Written task – Whenever the word "objednatelem" appears in a line of the data below, copy that line.
** Opening Records to use block **
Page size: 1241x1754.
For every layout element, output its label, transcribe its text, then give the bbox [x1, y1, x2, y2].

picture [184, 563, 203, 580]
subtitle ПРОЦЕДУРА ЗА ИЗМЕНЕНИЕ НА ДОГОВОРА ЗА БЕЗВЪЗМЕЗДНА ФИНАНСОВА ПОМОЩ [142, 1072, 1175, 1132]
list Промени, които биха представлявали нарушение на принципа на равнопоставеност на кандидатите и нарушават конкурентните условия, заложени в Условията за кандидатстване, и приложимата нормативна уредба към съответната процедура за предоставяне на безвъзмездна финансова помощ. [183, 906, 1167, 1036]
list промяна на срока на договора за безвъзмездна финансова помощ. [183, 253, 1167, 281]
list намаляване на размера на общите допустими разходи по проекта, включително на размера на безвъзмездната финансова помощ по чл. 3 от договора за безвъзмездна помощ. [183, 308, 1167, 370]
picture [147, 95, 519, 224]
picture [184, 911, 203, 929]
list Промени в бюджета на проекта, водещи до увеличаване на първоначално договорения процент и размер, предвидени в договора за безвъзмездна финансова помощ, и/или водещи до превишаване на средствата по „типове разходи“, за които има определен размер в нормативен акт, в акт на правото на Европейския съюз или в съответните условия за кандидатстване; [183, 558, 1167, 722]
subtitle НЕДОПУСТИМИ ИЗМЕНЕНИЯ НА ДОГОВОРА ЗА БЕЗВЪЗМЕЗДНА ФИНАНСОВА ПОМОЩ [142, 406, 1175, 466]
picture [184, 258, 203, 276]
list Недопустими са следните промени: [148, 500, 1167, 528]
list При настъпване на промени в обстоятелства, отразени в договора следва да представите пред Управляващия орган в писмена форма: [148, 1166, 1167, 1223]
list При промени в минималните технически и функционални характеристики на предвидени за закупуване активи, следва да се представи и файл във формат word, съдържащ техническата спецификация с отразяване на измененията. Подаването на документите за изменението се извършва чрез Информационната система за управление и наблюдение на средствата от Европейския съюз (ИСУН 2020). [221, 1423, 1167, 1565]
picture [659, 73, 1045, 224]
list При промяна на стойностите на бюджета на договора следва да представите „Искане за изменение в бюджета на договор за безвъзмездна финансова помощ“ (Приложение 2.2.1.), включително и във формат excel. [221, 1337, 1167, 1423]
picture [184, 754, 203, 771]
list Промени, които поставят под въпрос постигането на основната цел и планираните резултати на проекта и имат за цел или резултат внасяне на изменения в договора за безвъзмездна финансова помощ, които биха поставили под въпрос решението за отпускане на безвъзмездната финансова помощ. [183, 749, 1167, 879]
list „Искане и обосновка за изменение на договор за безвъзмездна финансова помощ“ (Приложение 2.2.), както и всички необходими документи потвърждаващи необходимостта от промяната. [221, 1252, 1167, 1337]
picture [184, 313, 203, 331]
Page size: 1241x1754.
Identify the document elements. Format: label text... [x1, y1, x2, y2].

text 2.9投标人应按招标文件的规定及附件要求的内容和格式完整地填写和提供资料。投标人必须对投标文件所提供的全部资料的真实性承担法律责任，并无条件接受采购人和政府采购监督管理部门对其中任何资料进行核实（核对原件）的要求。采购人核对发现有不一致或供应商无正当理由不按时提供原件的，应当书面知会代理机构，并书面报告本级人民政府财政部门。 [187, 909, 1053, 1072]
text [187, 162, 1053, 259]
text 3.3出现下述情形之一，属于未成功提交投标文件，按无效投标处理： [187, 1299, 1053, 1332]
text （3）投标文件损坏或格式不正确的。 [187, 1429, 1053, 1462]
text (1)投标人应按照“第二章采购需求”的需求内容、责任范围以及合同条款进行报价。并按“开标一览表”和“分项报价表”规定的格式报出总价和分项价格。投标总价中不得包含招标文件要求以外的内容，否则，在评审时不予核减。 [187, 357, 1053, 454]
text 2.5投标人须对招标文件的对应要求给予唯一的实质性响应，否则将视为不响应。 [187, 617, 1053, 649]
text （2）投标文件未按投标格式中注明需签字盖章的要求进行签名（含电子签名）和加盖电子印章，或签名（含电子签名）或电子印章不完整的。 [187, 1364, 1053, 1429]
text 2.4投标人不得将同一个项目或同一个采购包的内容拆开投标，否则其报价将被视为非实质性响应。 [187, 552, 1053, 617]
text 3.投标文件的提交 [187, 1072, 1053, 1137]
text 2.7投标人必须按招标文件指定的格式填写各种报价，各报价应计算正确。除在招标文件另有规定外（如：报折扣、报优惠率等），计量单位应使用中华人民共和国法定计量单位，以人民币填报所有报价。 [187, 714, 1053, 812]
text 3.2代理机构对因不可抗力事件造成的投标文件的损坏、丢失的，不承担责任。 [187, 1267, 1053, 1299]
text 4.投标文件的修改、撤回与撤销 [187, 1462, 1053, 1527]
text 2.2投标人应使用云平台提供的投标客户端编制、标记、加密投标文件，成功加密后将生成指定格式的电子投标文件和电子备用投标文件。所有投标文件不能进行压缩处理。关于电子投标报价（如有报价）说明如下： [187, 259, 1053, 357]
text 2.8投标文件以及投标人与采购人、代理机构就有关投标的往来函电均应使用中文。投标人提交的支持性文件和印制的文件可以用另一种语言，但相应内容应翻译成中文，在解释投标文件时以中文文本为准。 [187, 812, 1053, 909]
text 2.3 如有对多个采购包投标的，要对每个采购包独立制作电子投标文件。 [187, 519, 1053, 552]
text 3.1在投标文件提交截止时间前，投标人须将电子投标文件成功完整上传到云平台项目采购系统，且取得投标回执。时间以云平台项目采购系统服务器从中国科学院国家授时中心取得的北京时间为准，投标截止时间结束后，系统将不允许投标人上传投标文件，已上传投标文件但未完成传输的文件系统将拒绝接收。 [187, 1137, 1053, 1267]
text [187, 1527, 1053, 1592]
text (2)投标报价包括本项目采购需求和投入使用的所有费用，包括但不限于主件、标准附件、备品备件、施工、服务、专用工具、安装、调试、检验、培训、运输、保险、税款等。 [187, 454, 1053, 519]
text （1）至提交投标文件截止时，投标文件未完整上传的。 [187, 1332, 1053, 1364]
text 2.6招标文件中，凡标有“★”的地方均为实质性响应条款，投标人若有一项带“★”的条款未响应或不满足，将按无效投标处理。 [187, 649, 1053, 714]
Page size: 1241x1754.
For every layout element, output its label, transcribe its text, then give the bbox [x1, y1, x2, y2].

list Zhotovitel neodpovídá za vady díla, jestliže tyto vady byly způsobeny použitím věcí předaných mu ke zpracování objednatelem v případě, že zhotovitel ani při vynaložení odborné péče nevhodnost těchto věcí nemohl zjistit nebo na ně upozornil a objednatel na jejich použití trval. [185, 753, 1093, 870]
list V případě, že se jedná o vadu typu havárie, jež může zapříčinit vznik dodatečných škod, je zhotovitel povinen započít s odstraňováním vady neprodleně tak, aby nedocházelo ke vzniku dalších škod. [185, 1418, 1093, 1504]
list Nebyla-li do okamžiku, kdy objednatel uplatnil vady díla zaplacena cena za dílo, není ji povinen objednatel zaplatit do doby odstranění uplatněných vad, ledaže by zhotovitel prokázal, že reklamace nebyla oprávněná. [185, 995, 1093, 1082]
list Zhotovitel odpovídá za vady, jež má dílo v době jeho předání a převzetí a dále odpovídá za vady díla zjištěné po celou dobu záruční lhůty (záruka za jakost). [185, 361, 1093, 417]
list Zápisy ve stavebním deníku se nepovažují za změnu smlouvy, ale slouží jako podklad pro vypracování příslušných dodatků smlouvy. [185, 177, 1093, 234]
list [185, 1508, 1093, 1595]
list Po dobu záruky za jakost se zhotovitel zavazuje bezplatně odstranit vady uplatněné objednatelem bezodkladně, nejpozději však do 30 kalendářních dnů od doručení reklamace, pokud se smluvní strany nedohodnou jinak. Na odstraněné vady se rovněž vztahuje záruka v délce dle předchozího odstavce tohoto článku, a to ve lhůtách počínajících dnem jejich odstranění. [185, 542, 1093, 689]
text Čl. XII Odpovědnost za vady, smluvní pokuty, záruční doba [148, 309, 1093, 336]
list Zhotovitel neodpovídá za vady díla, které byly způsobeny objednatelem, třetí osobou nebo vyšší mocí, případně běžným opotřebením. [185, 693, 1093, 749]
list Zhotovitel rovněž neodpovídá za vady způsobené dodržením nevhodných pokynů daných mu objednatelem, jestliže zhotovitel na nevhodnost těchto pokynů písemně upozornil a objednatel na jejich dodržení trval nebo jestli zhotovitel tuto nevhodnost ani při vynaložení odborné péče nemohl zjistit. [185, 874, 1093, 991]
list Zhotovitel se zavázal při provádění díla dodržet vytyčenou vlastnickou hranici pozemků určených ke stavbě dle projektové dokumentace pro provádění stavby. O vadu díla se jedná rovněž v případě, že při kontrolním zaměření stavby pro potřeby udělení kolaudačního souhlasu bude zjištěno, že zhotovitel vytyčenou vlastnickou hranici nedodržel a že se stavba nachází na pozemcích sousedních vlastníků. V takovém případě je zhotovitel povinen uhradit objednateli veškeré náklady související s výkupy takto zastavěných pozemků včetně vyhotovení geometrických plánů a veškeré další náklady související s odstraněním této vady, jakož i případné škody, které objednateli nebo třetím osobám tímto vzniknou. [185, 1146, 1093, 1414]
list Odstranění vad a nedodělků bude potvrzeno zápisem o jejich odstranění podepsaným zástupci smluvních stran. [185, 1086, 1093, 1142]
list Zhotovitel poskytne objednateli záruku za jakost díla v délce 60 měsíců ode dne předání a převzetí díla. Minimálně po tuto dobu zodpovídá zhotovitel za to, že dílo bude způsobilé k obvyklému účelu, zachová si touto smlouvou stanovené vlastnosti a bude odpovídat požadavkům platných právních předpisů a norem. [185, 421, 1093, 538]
** Closing Records to use block **
Answer box –
list Zhotovitel neodpovídá za vady díla, jestliže tyto vady byly způsobeny použitím věcí předaných mu ke zpracování objednatelem v případě, že zhotovitel ani při vynaložení odborné péče nevhodnost těchto věcí nemohl zjistit nebo na ně upozornil a objednatel na jejich použití trval. [185, 753, 1093, 870]
list Po dobu záruky za jakost se zhotovitel zavazuje bezplatně odstranit vady uplatněné objednatelem bezodkladně, nejpozději však do 30 kalendářních dnů od doručení reklamace, pokud se smluvní strany nedohodnou jinak. Na odstraněné vady se rovněž vztahuje záruka v délce dle předchozího odstavce tohoto článku, a to ve lhůtách počínajících dnem jejich odstranění. [185, 542, 1093, 689]
list Zhotovitel neodpovídá za vady díla, které byly způsobeny objednatelem, třetí osobou nebo vyšší mocí, případně běžným opotřebením. [185, 693, 1093, 749]
list Zhotovitel rovněž neodpovídá za vady způsobené dodržením nevhodných pokynů daných mu objednatelem, jestliže zhotovitel na nevhodnost těchto pokynů písemně upozornil a objednatel na jejich dodržení trval nebo jestli zhotovitel tuto nevhodnost ani při vynaložení odborné péče nemohl zjistit. [185, 874, 1093, 991]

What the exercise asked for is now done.